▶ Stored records
%%
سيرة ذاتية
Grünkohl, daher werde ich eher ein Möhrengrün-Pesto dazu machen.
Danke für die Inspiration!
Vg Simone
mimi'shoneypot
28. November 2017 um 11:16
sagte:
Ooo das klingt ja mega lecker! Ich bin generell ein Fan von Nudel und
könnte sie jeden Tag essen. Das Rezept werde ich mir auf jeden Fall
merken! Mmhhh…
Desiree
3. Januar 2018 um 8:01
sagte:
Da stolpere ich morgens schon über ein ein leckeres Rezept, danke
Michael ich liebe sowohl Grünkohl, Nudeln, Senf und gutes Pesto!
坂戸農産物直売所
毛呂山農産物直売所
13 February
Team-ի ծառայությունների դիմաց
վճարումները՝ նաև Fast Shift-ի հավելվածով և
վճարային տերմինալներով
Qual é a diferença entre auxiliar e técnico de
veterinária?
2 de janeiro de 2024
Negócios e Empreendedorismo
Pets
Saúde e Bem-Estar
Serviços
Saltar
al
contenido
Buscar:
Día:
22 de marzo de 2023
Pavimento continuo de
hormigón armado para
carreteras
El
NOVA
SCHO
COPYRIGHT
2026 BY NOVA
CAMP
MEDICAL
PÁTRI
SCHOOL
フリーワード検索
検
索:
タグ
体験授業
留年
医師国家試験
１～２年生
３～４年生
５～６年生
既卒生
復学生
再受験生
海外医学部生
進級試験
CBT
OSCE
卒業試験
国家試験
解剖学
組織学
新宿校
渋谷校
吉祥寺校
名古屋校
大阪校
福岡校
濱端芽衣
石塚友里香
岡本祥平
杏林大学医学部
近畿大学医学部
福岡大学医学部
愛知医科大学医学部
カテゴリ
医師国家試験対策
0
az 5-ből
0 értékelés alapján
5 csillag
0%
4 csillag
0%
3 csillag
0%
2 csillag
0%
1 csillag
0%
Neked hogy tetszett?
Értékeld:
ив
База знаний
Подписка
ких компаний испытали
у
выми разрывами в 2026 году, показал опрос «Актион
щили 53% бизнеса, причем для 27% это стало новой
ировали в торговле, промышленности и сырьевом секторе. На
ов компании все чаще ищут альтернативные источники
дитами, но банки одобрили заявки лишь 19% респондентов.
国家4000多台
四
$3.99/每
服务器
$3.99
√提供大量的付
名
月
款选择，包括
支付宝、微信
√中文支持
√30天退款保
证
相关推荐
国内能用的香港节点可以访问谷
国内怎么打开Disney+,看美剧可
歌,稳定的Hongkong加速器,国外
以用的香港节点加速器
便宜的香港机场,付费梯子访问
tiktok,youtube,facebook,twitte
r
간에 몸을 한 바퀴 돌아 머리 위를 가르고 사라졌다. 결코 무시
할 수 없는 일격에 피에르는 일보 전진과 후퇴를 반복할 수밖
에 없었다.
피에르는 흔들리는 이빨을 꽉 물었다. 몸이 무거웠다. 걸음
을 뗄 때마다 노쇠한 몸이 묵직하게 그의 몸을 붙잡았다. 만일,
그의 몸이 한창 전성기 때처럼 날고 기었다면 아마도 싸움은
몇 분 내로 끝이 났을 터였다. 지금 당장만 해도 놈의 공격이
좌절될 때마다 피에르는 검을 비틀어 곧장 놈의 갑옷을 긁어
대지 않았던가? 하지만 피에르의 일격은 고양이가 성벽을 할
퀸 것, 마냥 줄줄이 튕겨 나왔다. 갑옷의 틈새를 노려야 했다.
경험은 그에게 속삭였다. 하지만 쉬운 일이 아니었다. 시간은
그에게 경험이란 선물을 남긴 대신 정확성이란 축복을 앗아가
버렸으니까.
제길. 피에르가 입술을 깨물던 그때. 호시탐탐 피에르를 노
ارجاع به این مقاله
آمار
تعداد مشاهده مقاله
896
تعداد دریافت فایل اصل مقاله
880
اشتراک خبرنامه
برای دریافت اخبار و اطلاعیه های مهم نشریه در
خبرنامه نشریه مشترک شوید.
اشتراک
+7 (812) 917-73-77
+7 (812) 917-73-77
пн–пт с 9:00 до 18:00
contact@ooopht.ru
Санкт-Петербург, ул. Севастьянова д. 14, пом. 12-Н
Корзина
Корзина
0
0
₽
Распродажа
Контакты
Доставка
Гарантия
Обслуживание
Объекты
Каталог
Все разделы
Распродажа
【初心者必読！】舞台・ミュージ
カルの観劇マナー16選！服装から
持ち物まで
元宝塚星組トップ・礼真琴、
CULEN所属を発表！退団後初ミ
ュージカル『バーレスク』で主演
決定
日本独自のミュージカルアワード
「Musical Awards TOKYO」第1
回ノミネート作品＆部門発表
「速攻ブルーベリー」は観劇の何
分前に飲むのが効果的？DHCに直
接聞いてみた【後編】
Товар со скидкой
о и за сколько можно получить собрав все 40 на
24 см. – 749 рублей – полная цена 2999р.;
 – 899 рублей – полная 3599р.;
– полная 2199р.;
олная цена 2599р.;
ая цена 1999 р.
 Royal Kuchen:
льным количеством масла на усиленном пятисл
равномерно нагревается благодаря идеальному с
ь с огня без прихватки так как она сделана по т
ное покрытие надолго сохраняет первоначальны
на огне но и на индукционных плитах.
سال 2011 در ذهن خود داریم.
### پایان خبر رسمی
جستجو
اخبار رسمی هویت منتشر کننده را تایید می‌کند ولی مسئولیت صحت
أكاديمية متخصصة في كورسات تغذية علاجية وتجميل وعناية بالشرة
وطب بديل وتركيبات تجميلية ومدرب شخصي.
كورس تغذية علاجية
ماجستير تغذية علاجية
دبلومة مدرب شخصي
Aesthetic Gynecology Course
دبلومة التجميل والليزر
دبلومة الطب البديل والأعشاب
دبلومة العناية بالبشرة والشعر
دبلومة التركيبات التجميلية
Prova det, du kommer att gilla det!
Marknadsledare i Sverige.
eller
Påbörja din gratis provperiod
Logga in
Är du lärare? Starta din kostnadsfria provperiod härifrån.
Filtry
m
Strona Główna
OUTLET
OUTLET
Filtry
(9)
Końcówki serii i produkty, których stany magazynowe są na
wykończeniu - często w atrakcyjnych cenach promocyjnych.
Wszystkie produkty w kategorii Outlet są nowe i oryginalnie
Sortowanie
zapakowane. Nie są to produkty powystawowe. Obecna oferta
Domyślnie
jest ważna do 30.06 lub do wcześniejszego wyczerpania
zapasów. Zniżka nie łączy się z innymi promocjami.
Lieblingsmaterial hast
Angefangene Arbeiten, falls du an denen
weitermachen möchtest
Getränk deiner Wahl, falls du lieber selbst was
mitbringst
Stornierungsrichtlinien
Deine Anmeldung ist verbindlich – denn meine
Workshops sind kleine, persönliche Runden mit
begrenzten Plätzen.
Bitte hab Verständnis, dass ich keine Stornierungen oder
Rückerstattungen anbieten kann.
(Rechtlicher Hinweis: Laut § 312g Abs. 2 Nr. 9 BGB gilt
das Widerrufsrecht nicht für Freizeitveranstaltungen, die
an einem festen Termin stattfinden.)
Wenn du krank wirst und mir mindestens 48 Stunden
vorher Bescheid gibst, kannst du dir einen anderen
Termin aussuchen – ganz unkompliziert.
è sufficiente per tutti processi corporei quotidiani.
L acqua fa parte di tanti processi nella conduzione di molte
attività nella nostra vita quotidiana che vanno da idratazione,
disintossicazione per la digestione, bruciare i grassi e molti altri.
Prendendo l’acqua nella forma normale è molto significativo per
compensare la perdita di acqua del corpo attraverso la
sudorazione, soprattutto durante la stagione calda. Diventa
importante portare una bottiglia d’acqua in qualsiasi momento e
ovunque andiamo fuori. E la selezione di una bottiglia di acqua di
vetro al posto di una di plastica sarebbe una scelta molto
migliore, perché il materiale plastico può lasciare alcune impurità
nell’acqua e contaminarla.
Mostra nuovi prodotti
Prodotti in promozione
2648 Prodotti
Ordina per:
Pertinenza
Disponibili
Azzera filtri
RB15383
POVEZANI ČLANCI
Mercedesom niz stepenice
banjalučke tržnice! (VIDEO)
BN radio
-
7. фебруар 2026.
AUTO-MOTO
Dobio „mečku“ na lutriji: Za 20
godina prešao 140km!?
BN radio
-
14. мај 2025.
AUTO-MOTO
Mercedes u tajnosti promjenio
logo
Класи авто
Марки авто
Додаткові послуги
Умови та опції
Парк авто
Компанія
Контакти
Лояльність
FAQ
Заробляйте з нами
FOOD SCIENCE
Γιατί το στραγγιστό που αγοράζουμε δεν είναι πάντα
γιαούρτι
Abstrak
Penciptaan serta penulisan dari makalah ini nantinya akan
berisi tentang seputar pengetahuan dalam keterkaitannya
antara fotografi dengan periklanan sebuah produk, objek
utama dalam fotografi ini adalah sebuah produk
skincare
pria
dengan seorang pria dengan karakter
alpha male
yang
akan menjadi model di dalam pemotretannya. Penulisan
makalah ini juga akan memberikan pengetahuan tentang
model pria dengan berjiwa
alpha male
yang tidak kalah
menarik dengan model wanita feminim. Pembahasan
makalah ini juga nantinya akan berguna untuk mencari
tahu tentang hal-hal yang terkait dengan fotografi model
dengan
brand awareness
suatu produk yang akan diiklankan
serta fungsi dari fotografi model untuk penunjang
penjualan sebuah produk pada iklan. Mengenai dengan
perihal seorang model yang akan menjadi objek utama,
%%
Looking at the data above, write out exactly the lines that start at the one containing "تعداد دریافت فایل اصل مقاله" and end at the one containing "о и за сколько"; include both and nothing beyond.

▶ Result of the task
تعداد دریافت فایل اصل مقاله
880
اشتراک خبرنامه
برای دریافت اخبار و اطلاعیه های مهم نشریه در
خبرنامه نشریه مشترک شوید.
اشتراک
+7 (812) 917-73-77
+7 (812) 917-73-77
пн–пт с 9:00 до 18:00
contact@ooopht.ru
Санкт-Петербург, ул. Севастьянова д. 14, пом. 12-Н
Корзина
Корзина
0
0
₽
Распродажа
Контакты
Доставка
Гарантия
Обслуживание
Объекты
Каталог
Все разделы
Распродажа
【初心者必読！】舞台・ミュージ
カルの観劇マナー16選！服装から
持ち物まで
元宝塚星組トップ・礼真琴、
CULEN所属を発表！退団後初ミ
ュージカル『バーレスク』で主演
決定
日本独自のミュージカルアワード
「Musical Awards TOKYO」第1
回ノミネート作品＆部門発表
「速攻ブルーベリー」は観劇の何
分前に飲むのが効果的？DHCに直
接聞いてみた【後編】
Товар со скидкой
о и за сколько можно получить собрав все 40 на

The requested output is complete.